La tendinopathie de surcharge décrite par le médecin traitant comme le doigt à ressaut, est une pathologie non-accidentelle, qui peut être consécutive à une exposition prolongée à des facteurs biomécaniques tels que des mouvements en force répétés des doigts/mains. Ce type d'atteinte entre volontiers dans le cadre des maladies professionnelles.
En l'espèce nous ne retrouvons dans le dossier aucune lésion en lien avec l'accident qui justifierait un arrêt de travail prolongé. Une dolorisation temporaire des pouces en lien direct avec le fait accidentel est vraisemblable.

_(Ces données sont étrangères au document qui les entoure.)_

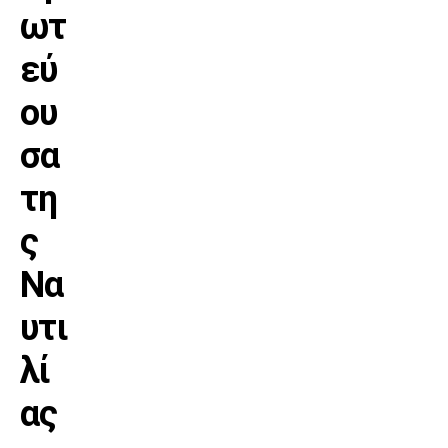
ωτ
εύ
ου
σα
τη
ς
Να
υτι
λί
ας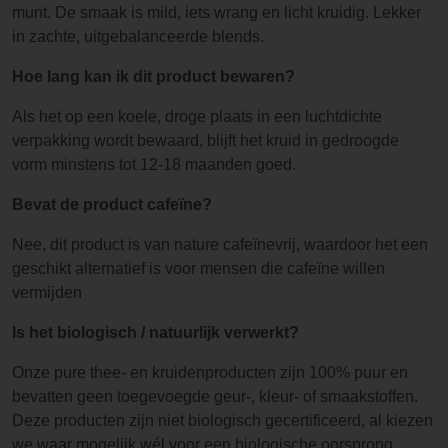
munt. De smaak is mild, iets wrang en licht kruidig. Lekker
in zachte, uitgebalanceerde blends.
Hoe lang kan ik dit product bewaren?
Als het op een koele, droge plaats in een luchtdichte
verpakking wordt bewaard, blijft het kruid in gedroogde
vorm minstens tot 12-18 maanden goed.
Bevat de product cafeïne?
Nee, dit product is van nature cafeïnevrij, waardoor het een
geschikt alternatief is voor mensen die cafeïne willen
vermijden
Is het biologisch / natuurlijk verwerkt?
Onze pure thee- en kruidenproducten zijn 100% puur en
bevatten geen toegevoegde geur-, kleur- of smaakstoffen.
Deze producten zijn niet biologisch gecertificeerd, al kiezen
we waar mogelijk wél voor een biologische oorsprong.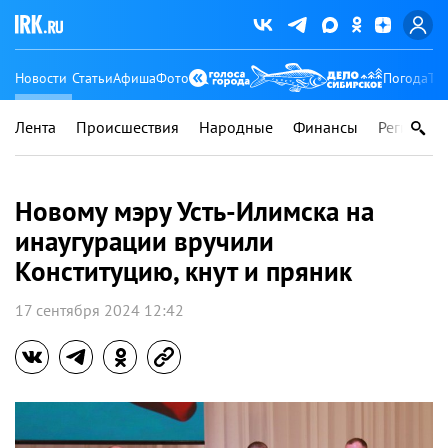
Новости
Статьи
Афиша
Фото
Погода
Ту
Лента
Происшествия
Народные
Финансы
Регионы
Новому мэру Усть-Илимска на
инаугурации вручили
Конституцию, кнут и пряник
17 сентября 2024 12:42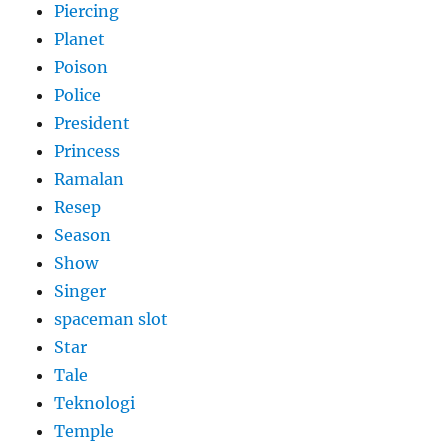
Piercing
Planet
Poison
Police
President
Princess
Ramalan
Resep
Season
Show
Singer
spaceman slot
Star
Tale
Teknologi
Temple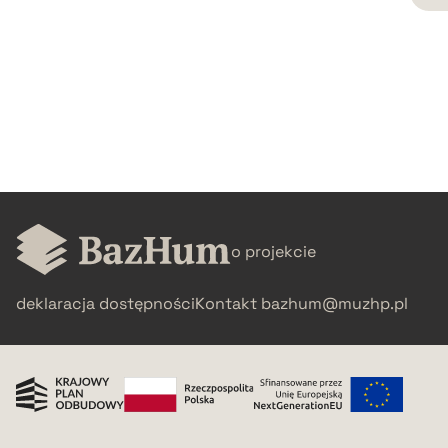
CZYSTY TEKST
pobierz cytat
BIBTEX
pobierz cytat
o projekcie
deklaracja dostępności
Kontakt
bazhum@muzhp.pl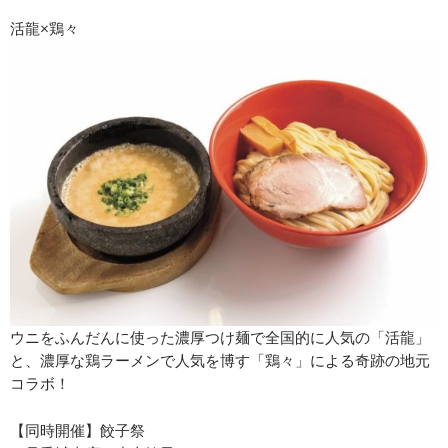
活龍×鶏々
ウニをふんだんに使った濃厚つけ麺で全国的に人気の「活龍」
と、濃厚な鶏ラーメンで人気を博す「鶏々」による奇跡の地元
コラボ！
【同時開催】餃子祭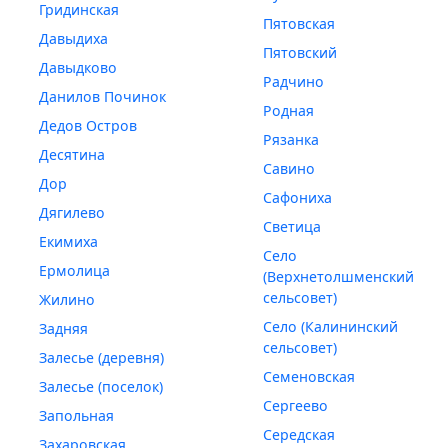
Гридинская
Пятовская
Давыдиха
Пятовский
Давыдково
Радчино
Данилов Починок
Родная
Дедов Остров
Рязанка
Десятина
Савино
Дор
Сафониха
Дягилево
Светица
Екимиха
Село
Ермолица
(Верхнетолшменский
сельсовет)
Жилино
Село (Калининский
Задняя
сельсовет)
Залесье (деревня)
Семеновская
Залесье (поселок)
Сергеево
Запольная
Середская
Захаровская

Cependant, l'accident du travail n'est pas la cause de la prise en charge médicale réalisée par la suite, et particulièrement des interventions chirurgicales sur les doigts à ressaut.
Par conséquent, nous considérons que les soins et arrêts de travail prescrit étaient bien en lien direct avec l'accident du travail jusqu'au 20 août 2019. À compter du 21 août 2019, les prescriptions étaient en rapport avec la prise en charge d'une atteinte chronique des tendons de la main, sans lien avec l'accident du travail du 24 mai 2019 ».
Ce rapport étant clair précis et univoque, et n'étant pas contesté par les parties, la CPAM de [Localité 7]-[Localité 5]-[Localité 4] ayant relevé que les conclusions de ce rapport étaient acceptées par son service médical, il conviendra de l'entériner et de déclarer opposables à la SAS [6] les soins et arrêts de travail pris en charge des suites de l'accident du 24 mai 2019 subi par Madame [V], mais uniquement jusqu'au 20 août 2019, les soins et arrêts postérieurs étant en revanche inopposables à l'employeur.
Sur les demandes accessoires
En application de l'article 696 du code de procédure civile, il conviendra de condamner la caisse primaire d'assurance maladie de [Localité 7]-[Localité 5]-[Localité 4] aux dépens de l'instance dès lors qu'elle succombe, ces frais incluant les frais d'expertise.
PAR CES MOTIFS,
LE TRIBUNAL, statuant par jugement contradictoire, rendu en premier ressort et par mise à disposition au greffe,
DÉCLARE opposables à la SAS [6] les soins et arrêts de travail consécutifs à l'accident subi le 24 mai 2019 par Madame [Z] [V] jusqu'au 20 août 2019 ;
DÉCLARE inopposables à la SAS [6] les soins et arrêts de travail pris en charge au titre de l'accident subi le 24 mai 2019 par Madame [Z] [V] à compter du 21 août 2019 ;
CONDAMNE la caisse primaire d'assurance maladie de [Localité 7]-[Localité 5]-[Localité 4] aux dépens de l'instance qui incluront les frais d'expertise.
Et le présent jugement est signé par Matthieu DANGLA, Vice-Président et par Gaëlle PUTHIER, Greffière, présents lors du prononcé.